当然だが、カメラやスキャナの解像度が変わっても、被写体や原稿の大きさは変わらない。繰り返すが、カメラやスキャナの解像度とは、被写体や原稿を、どれだけ細部まで緻密に取り込むかという度合いだ。
しかし、それをパソコン上で表示すると、解像度の高い画像は大きく表示されてしまう。
紙に絵を描いて、それをバラバラに切って、ジグソーパズルを作ることを想像してほしい。
紙のサイズは固定なのだから、ピース数を増やすには、1つのピースを小さくする必要がある。
これがパソコンでは、ピース(ドット)の大きさが固定なため、ピース数を増やすには、元々の紙を大きいものにするしかない。
そういう理屈である。
さて、本題。画面に10cm×10cmぴったりの正方形を描く方法だ。これを実現するには、「マッピングモード」というのを使う。
画面に正方形を描くのには、FillRectという関数を使うことにしよう。第2引数で、描画したい正方形の4隅の座標を指定する。
第2引数の説明には、「論理座標」という言葉が出てくる。これがキモだ。
GDI系の関数だと、度々「論理座標」と「物理座標」という言葉に遭遇する。これは一体何なんだ。
先程の解像度の説明と混同しないように注意してほしい。解像度の本来の意味では、解像度がいくつだろうが1インチは1インチで、解像度が高くなるとドットが小さくなるというほうが正しい理解だった。だから、1インチが物理座標のような気がする。
だが、今いるのはコンピュータの世界だ。コンピュータの世界では立場が逆になる。
ドットの大きさは変わらないから、これが一番の基準になる。1ドットを単位にするのが「物理座標」だ(またの名を「デバイス座標」とも言う。モニタとプリンタの1ドットのサイズは違うので、デバイスに依存する座標系という意味だ)。
そして、1センチとか1インチとか、一見して「物理座標」に思えるものが、コンピュータ内では「論理座標」になる。画面に対する描画指令はドット単位で行われ、論理単位での指定は、それを何ドットで描くべきかに変換してから描画しているからだ。言わば仮想的な単位なのだ。

• 練習問題
次の(a)〜(c)が上の本文抜粋の内容と合っているかどうかを、それぞれ「はい」か「いいえ」で答えなさい。判断の根拠となる本文抜粋の語句もそのまま引用すること。
(a) コンピュータの世界では、1ドットを単位にする座標を「物理座標」という。
(b) 解像度の高い画像は、パソコン上では小さく表示される。
(c) FillRect関数では、第1引数で正方形の4隅の座標を指定する。

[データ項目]
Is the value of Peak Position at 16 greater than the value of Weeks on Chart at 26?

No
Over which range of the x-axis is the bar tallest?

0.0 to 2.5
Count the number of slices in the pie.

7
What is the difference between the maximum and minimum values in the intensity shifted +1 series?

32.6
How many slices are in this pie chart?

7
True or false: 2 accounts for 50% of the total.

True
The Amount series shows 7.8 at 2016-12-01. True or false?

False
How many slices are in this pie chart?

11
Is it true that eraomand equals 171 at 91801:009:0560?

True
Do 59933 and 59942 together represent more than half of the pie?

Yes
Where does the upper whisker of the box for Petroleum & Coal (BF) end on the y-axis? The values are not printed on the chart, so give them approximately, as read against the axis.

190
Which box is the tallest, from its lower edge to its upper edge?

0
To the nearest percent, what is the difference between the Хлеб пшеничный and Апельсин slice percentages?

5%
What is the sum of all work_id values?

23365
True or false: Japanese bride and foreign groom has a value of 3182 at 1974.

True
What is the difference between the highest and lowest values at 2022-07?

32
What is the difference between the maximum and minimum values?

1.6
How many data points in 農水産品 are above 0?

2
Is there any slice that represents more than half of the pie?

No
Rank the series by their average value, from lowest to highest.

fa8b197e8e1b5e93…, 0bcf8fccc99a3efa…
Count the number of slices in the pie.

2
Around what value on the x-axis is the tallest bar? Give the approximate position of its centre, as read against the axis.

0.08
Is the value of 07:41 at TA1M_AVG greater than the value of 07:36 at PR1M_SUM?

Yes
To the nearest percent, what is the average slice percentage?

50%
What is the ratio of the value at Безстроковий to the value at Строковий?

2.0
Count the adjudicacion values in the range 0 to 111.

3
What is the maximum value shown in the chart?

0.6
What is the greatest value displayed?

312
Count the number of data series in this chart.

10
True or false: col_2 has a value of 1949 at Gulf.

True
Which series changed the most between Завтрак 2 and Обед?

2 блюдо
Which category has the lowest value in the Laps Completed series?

• 解答欄
(a) はい。「1ドットを単位にするのが「物理座標」だ」
(b) いいえ。「解像度の高い画像は大きく表示されてしまう」
(c) いいえ。「第2引数で、描画したい正方形の4隅の座標を指定する」